Speaker of the South Dakota House of Representatives
- In office January 10, 2015 – January 10, 2017
- Preceded by: Brian Gosch
- Succeeded by: Mark Mickelson

Member of the South Dakota House of Representatives from the 29th district
- In office January 2009 – January 2017
- Preceded by: Larry Rhoden
- Succeeded by: Larry Rhoden

Member of the South Dakota Senate from the 29th district
- In office January 10, 2023 – January 2025
- Succeeded by: John Carley

Personal details
- Born: September 25, 1944 (age 81) Moville, Iowa, U.S.
- Party: Republican
- Spouse: Joan Richardson ​(m. 1966)​
- Alma mater: Yankton College West Chester University
- Football career

No. 64
- Position: Defensive end

Personal information
- Listed height: 6 ft 4 in (1.93 m)
- Listed weight: 246 lb (112 kg)

Career information
- High school: Woodbury Central
- College: Yankton
- NFL draft: 1966: undrafted

Career history
- Philadelphia Eagles (1966–1968);

Career NFL statistics
- Games played: 12
- Stats at Pro Football Reference

= Dean Wink =

American politician (born 1944)

Dean Albert Wink (born September 25, 1944) is an American politician and former football player who played parts of three seasons in the National Football League (NFL) with the Philadelphia Eagles from 1966 to 1968. A Republican, he represented District 29 in the South Dakota House of Representatives from 2009 to 2016. Wink was the Speaker pro tempore of the House from January 11, 2011 to January 10, 2015 and the Speaker of the House from January 10, 2015 to January 10, 2017.

==Career==
Wink signed as an undrafted free agent with the Philadelphia Eagles in 1966 and made the team as a taxi squad player. He was called up to the active roster on November 10, 1967, and started his only game the next year. In the offseason, Wink received his master's degree in education. He was waived on July 15, 1969.

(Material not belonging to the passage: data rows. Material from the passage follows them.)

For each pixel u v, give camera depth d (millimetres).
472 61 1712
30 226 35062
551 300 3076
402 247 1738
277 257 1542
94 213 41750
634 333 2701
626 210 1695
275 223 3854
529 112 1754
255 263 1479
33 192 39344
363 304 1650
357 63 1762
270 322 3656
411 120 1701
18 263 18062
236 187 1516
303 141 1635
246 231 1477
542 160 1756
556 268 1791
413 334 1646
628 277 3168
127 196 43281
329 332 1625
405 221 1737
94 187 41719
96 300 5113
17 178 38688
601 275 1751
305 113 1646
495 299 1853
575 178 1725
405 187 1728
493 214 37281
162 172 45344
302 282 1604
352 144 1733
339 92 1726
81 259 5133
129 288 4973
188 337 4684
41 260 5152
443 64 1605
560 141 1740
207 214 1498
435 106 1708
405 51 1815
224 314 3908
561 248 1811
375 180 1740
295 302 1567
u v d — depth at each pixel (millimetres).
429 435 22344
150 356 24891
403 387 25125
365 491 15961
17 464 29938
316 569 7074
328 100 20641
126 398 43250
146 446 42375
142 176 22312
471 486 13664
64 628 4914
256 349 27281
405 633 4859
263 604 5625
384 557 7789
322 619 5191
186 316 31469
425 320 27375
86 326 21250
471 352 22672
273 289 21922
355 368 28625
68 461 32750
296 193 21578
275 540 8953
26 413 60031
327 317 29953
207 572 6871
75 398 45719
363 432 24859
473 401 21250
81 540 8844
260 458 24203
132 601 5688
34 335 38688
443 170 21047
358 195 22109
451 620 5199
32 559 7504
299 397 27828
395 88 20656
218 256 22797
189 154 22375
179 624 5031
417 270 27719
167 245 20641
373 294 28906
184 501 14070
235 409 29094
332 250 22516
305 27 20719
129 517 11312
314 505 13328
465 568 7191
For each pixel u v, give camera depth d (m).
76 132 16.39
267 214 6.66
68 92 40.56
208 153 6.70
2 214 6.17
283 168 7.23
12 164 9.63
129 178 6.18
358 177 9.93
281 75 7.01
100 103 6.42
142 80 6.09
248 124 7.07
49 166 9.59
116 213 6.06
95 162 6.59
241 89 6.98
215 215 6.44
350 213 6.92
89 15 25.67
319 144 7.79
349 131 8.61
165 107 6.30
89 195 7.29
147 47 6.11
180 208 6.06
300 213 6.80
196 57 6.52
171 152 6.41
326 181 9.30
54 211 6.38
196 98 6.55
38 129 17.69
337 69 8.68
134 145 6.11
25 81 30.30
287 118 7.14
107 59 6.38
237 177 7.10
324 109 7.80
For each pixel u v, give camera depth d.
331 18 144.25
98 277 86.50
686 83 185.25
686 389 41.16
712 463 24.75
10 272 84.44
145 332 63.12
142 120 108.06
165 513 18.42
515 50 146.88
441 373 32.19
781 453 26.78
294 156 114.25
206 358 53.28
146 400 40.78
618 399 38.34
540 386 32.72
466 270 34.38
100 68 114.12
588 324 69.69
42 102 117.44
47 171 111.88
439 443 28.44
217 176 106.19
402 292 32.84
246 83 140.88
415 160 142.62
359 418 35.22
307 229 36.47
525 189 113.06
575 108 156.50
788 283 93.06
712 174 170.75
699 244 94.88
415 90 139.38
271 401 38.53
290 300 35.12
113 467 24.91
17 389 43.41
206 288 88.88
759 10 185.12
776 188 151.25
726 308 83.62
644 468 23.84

=== Life after football ===
After retiring from football, Wink returned to Yankton College, then moved to Arizona, where he became a rancher, before working for a Texas cattle company. Wink and his wife Joan, whom he had married in 1966, returned to South Dakota in 1988. That year they bought a ranch in Meade County, and moved to it full-time in 1994. Ten years later, Joan retired from the faculty of California State University.

==Elections==

===South Dakota House of Representatives===
- 2008 When District 29 incumbent Republican Representatives Larry Rhoden ran for South Dakota Senate and left a District 29 seat open, Wink ran in the three-way June 3, 2008 Republican primary and placed second with 1,309 votes (32.3%), in the four-way November 4, 2008 General election incumbent Republican Representative Thomas Brunner took the first seat and Wink took the second seat with 5,341 votes (29.1%) ahead of Democratic nominees Fred McPherson and Bob Burns.
- 2010 Wink and incumbent representative Brunner were unopposed for the June 8, 2010 Republican Primary and won the three-way November 2, 2010 General election, where Representative Brunner took the first seat and Wink took the second seat with 5,088 votes (35.5%) ahead of Democratic nominee DaleArleta Volmer.
- 2012 When fellow District 29 incumbent Republican Representative Thomas Brunner was term limited and left the Legislature, Wink ran in the three-way June 5, 2012 Republican Primary and placed second with 1,059 votes (32.0%); Wink and Gary Cammack were unopposed for the November 6, 2012 General election, where Cammack took the first seat and Wink took the second seat with 4,824 votes (44.6%).